Could you set out the lines from the one with "Thay Màn Hình" to the one with "समीक्षा पढ़ें" as a numbered list, skipping any blank lines and leaving the pictures out?

==========

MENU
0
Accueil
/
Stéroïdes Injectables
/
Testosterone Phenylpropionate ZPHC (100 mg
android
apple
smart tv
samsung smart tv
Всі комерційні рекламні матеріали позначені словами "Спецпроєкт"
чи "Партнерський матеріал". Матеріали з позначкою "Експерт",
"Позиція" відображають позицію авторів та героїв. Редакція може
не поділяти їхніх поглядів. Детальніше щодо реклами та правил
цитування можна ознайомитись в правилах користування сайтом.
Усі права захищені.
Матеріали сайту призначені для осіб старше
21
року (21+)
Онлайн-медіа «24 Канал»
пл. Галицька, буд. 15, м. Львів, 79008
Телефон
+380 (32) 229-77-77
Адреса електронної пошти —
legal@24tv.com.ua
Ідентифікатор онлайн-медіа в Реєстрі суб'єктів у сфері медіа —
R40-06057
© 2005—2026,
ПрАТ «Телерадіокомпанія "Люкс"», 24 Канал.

==========

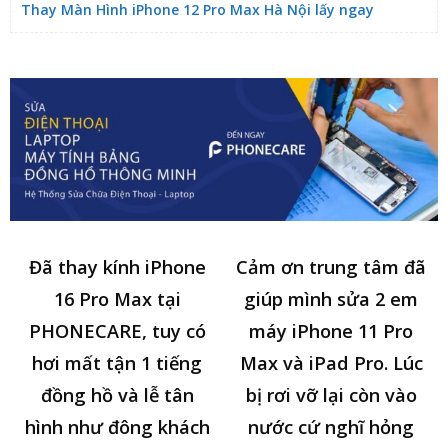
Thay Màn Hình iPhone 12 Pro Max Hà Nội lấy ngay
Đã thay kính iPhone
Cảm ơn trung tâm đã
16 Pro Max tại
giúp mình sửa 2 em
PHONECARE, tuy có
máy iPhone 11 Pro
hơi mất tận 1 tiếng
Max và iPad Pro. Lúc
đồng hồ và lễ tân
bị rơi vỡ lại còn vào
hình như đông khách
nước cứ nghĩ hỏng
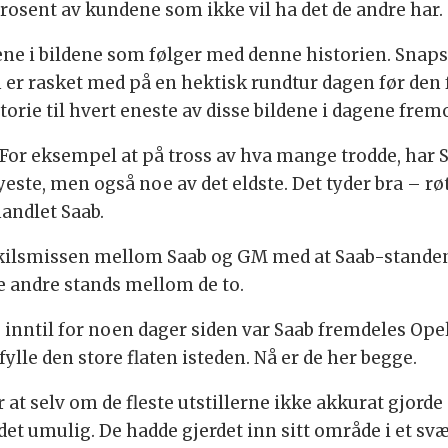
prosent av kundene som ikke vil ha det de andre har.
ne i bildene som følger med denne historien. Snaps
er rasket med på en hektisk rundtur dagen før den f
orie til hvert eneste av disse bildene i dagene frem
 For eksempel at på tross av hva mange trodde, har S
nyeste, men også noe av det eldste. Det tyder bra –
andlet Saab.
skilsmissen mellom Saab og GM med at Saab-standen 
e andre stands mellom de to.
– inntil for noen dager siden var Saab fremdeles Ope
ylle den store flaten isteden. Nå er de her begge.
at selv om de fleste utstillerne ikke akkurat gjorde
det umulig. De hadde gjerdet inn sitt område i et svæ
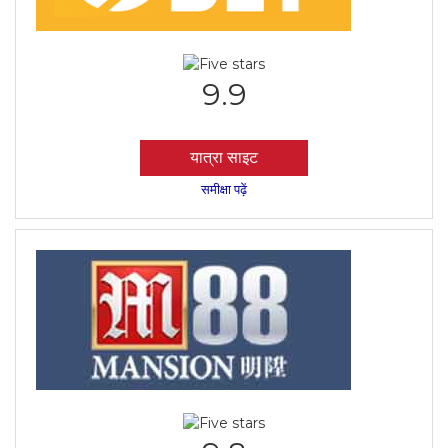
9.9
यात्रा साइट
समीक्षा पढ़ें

==========

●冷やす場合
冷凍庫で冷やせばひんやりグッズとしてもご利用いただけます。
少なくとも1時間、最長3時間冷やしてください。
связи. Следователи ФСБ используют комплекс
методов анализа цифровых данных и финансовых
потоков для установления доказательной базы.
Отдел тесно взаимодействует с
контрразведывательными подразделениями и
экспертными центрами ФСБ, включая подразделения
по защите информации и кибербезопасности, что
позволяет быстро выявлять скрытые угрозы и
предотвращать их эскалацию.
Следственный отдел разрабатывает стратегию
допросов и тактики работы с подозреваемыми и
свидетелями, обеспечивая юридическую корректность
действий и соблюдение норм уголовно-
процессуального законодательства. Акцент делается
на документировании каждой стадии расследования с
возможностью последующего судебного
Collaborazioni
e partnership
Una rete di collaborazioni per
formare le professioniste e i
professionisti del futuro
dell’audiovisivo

==========

> _Exercise output_:
1. Thay Màn Hình iPhone 12 Pro Max Hà Nội lấy ngay
2. Đã thay kính iPhone
3. Cảm ơn trung tâm đã
4. 16 Pro Max tại
5. giúp mình sửa 2 em
6. PHONECARE, tuy có
7. máy iPhone 11 Pro
8. hơi mất tận 1 tiếng
9. Max và iPad Pro. Lúc
10. đồng hồ và lễ tân
11. bị rơi vỡ lại còn vào
12. hình như đông khách
13. nước cứ nghĩ hỏng
14. prosent av kundene som ikke vil ha det de andre har.
15. ne i bildene som følger med denne historien. Snaps
16. er rasket med på en hektisk rundtur dagen før den f
17. orie til hvert eneste av disse bildene i dagene frem
18.  For eksempel at på tross av hva mange trodde, har S
19. nyeste, men også noe av det eldste. Det tyder bra –
20. andlet Saab.
21. skilsmissen mellom Saab og GM med at Saab-standen 
22. e andre stands mellom de to.
23. – inntil for noen dager siden var Saab fremdeles Ope
24. ylle den store flaten isteden. Nå er de her begge.
25. at selv om de fleste utstillerne ikke akkurat gjorde
26. det umulig. De hadde gjerdet inn sitt område i et svæ
27. 9.9
28. यात्रा साइट
29. समीक्षा पढ़ें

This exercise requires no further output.